_Exercise objective_. Every entry must be copied word for word.

Dataset entries
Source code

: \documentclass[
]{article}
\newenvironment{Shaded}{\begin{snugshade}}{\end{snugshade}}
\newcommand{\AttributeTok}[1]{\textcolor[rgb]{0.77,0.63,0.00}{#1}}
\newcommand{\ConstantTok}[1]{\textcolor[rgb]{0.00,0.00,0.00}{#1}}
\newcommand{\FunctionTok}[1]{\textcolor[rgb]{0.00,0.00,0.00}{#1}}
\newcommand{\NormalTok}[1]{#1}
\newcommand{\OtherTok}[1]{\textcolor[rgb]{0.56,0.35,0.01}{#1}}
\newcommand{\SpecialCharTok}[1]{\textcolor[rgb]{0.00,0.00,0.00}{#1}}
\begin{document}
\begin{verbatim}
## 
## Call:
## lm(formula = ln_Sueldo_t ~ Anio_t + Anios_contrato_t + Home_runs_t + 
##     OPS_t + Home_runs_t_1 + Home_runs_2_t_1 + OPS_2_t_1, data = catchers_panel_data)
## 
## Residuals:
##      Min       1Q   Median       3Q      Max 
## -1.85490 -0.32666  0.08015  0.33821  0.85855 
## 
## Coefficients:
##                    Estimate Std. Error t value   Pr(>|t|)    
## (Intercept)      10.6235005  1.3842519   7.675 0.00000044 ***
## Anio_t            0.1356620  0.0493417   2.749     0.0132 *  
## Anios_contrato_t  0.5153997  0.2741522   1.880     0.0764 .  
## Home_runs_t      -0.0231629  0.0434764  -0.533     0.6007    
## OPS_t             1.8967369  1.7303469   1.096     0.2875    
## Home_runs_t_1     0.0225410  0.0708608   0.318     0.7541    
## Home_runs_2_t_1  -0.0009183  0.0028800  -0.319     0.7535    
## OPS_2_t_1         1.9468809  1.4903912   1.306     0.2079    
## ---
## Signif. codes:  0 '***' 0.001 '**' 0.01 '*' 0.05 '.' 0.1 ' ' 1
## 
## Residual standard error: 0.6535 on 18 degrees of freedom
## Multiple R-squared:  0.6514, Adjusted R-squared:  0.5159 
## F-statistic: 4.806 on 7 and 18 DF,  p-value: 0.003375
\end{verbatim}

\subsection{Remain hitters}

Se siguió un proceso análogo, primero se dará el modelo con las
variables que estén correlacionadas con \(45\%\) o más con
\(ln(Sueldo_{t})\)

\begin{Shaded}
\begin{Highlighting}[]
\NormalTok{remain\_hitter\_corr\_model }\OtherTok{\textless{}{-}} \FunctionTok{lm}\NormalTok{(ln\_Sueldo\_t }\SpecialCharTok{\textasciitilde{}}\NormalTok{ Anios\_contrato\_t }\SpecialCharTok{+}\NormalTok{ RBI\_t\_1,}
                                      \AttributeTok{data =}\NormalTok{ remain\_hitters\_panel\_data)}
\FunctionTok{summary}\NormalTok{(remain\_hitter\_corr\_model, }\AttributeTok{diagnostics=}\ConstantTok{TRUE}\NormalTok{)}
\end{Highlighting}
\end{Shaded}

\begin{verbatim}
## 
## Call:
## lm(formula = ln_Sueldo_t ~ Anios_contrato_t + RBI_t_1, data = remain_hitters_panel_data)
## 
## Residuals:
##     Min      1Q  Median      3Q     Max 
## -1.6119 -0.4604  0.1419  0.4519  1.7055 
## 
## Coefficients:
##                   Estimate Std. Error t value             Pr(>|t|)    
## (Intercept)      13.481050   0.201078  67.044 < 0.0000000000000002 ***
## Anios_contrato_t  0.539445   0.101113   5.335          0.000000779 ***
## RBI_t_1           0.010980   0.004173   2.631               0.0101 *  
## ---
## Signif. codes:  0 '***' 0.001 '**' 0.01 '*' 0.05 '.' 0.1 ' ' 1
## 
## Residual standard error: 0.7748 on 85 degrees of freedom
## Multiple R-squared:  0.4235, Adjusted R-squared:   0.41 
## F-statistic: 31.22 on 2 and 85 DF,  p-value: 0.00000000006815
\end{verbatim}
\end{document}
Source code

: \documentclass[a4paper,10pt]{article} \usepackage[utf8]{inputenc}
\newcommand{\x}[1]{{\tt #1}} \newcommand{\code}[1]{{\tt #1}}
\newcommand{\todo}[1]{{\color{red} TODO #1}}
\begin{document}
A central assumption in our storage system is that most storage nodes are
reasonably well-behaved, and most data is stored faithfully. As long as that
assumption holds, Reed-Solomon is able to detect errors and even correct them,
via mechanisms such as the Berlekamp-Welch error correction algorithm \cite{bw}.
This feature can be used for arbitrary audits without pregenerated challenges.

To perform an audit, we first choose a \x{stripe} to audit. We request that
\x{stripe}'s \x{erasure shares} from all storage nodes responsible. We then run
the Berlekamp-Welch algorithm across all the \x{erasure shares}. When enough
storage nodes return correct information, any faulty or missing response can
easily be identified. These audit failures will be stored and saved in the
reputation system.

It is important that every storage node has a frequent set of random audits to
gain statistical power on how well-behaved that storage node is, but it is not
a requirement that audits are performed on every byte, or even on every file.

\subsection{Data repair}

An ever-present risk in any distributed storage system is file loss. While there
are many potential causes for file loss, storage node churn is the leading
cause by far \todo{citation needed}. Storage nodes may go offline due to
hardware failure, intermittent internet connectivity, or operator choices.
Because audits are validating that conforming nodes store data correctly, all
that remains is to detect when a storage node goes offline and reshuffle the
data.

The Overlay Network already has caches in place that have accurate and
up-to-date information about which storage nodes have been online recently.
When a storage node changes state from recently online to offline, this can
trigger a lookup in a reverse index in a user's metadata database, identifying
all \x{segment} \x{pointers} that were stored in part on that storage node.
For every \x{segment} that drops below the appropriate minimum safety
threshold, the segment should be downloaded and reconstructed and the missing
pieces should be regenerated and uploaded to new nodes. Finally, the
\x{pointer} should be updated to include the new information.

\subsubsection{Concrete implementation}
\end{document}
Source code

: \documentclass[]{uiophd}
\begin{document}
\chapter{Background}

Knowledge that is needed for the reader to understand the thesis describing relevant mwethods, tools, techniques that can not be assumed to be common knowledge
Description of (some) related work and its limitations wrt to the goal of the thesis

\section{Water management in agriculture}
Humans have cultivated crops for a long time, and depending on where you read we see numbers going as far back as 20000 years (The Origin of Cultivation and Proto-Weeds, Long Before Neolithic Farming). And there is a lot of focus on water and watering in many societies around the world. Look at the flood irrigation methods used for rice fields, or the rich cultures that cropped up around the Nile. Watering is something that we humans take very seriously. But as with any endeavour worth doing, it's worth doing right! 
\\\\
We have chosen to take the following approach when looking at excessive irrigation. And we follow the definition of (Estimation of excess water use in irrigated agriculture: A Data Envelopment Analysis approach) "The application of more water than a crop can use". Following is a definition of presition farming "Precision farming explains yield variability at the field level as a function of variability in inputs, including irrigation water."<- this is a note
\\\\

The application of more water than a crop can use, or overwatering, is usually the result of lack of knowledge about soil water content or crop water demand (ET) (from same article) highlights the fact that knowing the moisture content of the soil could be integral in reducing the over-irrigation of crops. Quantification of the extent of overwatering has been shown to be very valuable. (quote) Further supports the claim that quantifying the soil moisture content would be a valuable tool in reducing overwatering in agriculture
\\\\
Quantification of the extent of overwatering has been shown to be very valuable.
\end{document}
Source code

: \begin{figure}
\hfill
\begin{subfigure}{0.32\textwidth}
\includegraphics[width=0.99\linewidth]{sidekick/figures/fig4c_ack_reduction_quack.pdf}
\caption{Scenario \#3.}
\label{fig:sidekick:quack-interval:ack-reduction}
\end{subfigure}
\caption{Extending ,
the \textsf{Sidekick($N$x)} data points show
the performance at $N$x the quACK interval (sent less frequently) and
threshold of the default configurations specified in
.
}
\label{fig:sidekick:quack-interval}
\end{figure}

_Answer space_.
Source code

: \documentclass[
]{article}
\newenvironment{Shaded}{\begin{snugshade}}{\end{snugshade}}
\newcommand{\AttributeTok}[1]{\textcolor[rgb]{0.77,0.63,0.00}{#1}}
\newcommand{\ConstantTok}[1]{\textcolor[rgb]{0.00,0.00,0.00}{#1}}
\newcommand{\FunctionTok}[1]{\textcolor[rgb]{0.00,0.00,0.00}{#1}}
\newcommand{\NormalTok}[1]{#1}
\newcommand{\OtherTok}[1]{\textcolor[rgb]{0.56,0.35,0.01}{#1}}
\newcommand{\SpecialCharTok}[1]{\textcolor[rgb]{0.00,0.00,0.00}{#1}}
\begin{document}
\begin{verbatim}
## 
## Call:
## lm(formula = ln_Sueldo_t ~ Anio_t + Anios_contrato_t + Home_runs_t + 
##     OPS_t + Home_runs_t_1 + Home_runs_2_t_1 + OPS_2_t_1, data = catchers_panel_data)
## 
## Residuals:
##      Min       1Q   Median       3Q      Max 
## -1.85490 -0.32666  0.08015  0.33821  0.85855 
## 
## Coefficients:
##                    Estimate Std. Error t value   Pr(>|t|)    
## (Intercept)      10.6235005  1.3842519   7.675 0.00000044 ***
## Anio_t            0.1356620  0.0493417   2.749     0.0132 *  
## Anios_contrato_t  0.5153997  0.2741522   1.880     0.0764 .  
## Home_runs_t      -0.0231629  0.0434764  -0.533     0.6007    
## OPS_t             1.8967369  1.7303469   1.096     0.2875    
## Home_runs_t_1     0.0225410  0.0708608   0.318     0.7541    
## Home_runs_2_t_1  -0.0009183  0.0028800  -0.319     0.7535    
## OPS_2_t_1         1.9468809  1.4903912   1.306     0.2079    
## ---
## Signif. codes:  0 '***' 0.001 '**' 0.01 '*' 0.05 '.' 0.1 ' ' 1
## 
## Residual standard error: 0.6535 on 18 degrees of freedom
## Multiple R-squared:  0.6514, Adjusted R-squared:  0.5159 
## F-statistic: 4.806 on 7 and 18 DF,  p-value: 0.003375
\end{verbatim}

\subsection{Remain hitters}

Se siguió un proceso análogo, primero se dará el modelo con las
variables que estén correlacionadas con \(45\%\) o más con
\(ln(Sueldo_{t})\)

\begin{Shaded}
\begin{Highlighting}[]
\NormalTok{remain\_hitter\_corr\_model }\OtherTok{\textless{}{-}} \FunctionTok{lm}\NormalTok{(ln\_Sueldo\_t }\SpecialCharTok{\textasciitilde{}}\NormalTok{ Anios\_contrato\_t }\SpecialCharTok{+}\NormalTok{ RBI\_t\_1,}
                                      \AttributeTok{data =}\NormalTok{ remain\_hitters\_panel\_data)}
\FunctionTok{summary}\NormalTok{(remain\_hitter\_corr\_model, }\AttributeTok{diagnostics=}\ConstantTok{TRUE}\NormalTok{)}
\end{Highlighting}
\end{Shaded}

\begin{verbatim}
## 
## Call:
## lm(formula = ln_Sueldo_t ~ Anios_contrato_t + RBI_t_1, data = remain_hitters_panel_data)
## 
## Residuals:
##     Min      1Q  Median      3Q     Max 
## -1.6119 -0.4604  0.1419  0.4519  1.7055 
## 
## Coefficients:
##                   Estimate Std. Error t value             Pr(>|t|)    
## (Intercept)      13.481050   0.201078  67.044 < 0.0000000000000002 ***
## Anios_contrato_t  0.539445   0.101113   5.335          0.000000779 ***
## RBI_t_1           0.010980   0.004173   2.631               0.0101 *  
## ---
## Signif. codes:  0 '***' 0.001 '**' 0.01 '*' 0.05 '.' 0.1 ' ' 1
## 
## Residual standard error: 0.7748 on 85 degrees of freedom
## Multiple R-squared:  0.4235, Adjusted R-squared:   0.41 
## F-statistic: 31.22 on 2 and 85 DF,  p-value: 0.00000000006815
\end{verbatim}
\end{document}
Source code

: \documentclass[a4paper,10pt]{article} \usepackage[utf8]{inputenc}
\newcommand{\x}[1]{{\tt #1}} \newcommand{\code}[1]{{\tt #1}}
\newcommand{\todo}[1]{{\color{red} TODO #1}}
\begin{document}
A central assumption in our storage system is that most storage nodes are
reasonably well-behaved, and most data is stored faithfully. As long as that
assumption holds, Reed-Solomon is able to detect errors and even correct them,
via mechanisms such as the Berlekamp-Welch error correction algorithm \cite{bw}.
This feature can be used for arbitrary audits without pregenerated challenges.

To perform an audit, we first choose a \x{stripe} to audit. We request that
\x{stripe}'s \x{erasure shares} from all storage nodes responsible. We then run
the Berlekamp-Welch algorithm across all the \x{erasure shares}. When enough
storage nodes return correct information, any faulty or missing response can
easily be identified. These audit failures will be stored and saved in the
reputation system.

It is important that every storage node has a frequent set of random audits to
gain statistical power on how well-behaved that storage node is, but it is not
a requirement that audits are performed on every byte, or even on every file.

\subsection{Data repair}

An ever-present risk in any distributed storage system is file loss. While there
are many potential causes for file loss, storage node churn is the leading
cause by far \todo{citation needed}. Storage nodes may go offline due to
hardware failure, intermittent internet connectivity, or operator choices.
Because audits are validating that conforming nodes store data correctly, all
that remains is to detect when a storage node goes offline and reshuffle the
data.

The Overlay Network already has caches in place that have accurate and
up-to-date information about which storage nodes have been online recently.
When a storage node changes state from recently online to offline, this can
trigger a lookup in a reverse index in a user's metadata database, identifying
all \x{segment} \x{pointers} that were stored in part on that storage node.
For every \x{segment} that drops below the appropriate minimum safety
threshold, the segment should be downloaded and reconstructed and the missing
pieces should be regenerated and uploaded to new nodes. Finally, the
\x{pointer} should be updated to include the new information.

\subsubsection{Concrete implementation}
\end{document}
Source code

: \documentclass[]{uiophd}
\begin{document}
\chapter{Background}

Knowledge that is needed for the reader to understand the thesis describing relevant mwethods, tools, techniques that can not be assumed to be common knowledge
Description of (some) related work and its limitations wrt to the goal of the thesis

\section{Water management in agriculture}
Humans have cultivated crops for a long time, and depending on where you read we see numbers going as far back as 20000 years (The Origin of Cultivation and Proto-Weeds, Long Before Neolithic Farming). And there is a lot of focus on water and watering in many societies around the world. Look at the flood irrigation methods used for rice fields, or the rich cultures that cropped up around the Nile. Watering is something that we humans take very seriously. But as with any endeavour worth doing, it's worth doing right! 
\\\\
We have chosen to take the following approach when looking at excessive irrigation. And we follow the definition of (Estimation of excess water use in irrigated agriculture: A Data Envelopment Analysis approach) "The application of more water than a crop can use". Following is a definition of presition farming "Precision farming explains yield variability at the field level as a function of variability in inputs, including irrigation water."<- this is a note
\\\\

The application of more water than a crop can use, or overwatering, is usually the result of lack of knowledge about soil water content or crop water demand (ET) (from same article) highlights the fact that knowing the moisture content of the soil could be integral in reducing the over-irrigation of crops. Quantification of the extent of overwatering has been shown to be very valuable. (quote) Further supports the claim that quantifying the soil moisture content would be a valuable tool in reducing overwatering in agriculture
\\\\
Quantification of the extent of overwatering has been shown to be very valuable.
\end{document}
Source code

: \begin{figure}
\hfill
\begin{subfigure}{0.32\textwidth}
\includegraphics[width=0.99\linewidth]{sidekick/figures/fig4c_ack_reduction_quack.pdf}
\caption{Scenario \#3.}
\label{fig:sidekick:quack-interval:ack-reduction}
\end{subfigure}
\caption{Extending ,
the \textsf{Sidekick($N$x)} data points show
the performance at $N$x the quACK interval (sent less frequently) and
threshold of the default configurations specified in
.
}
\label{fig:sidekick:quack-interval}
\end{figure}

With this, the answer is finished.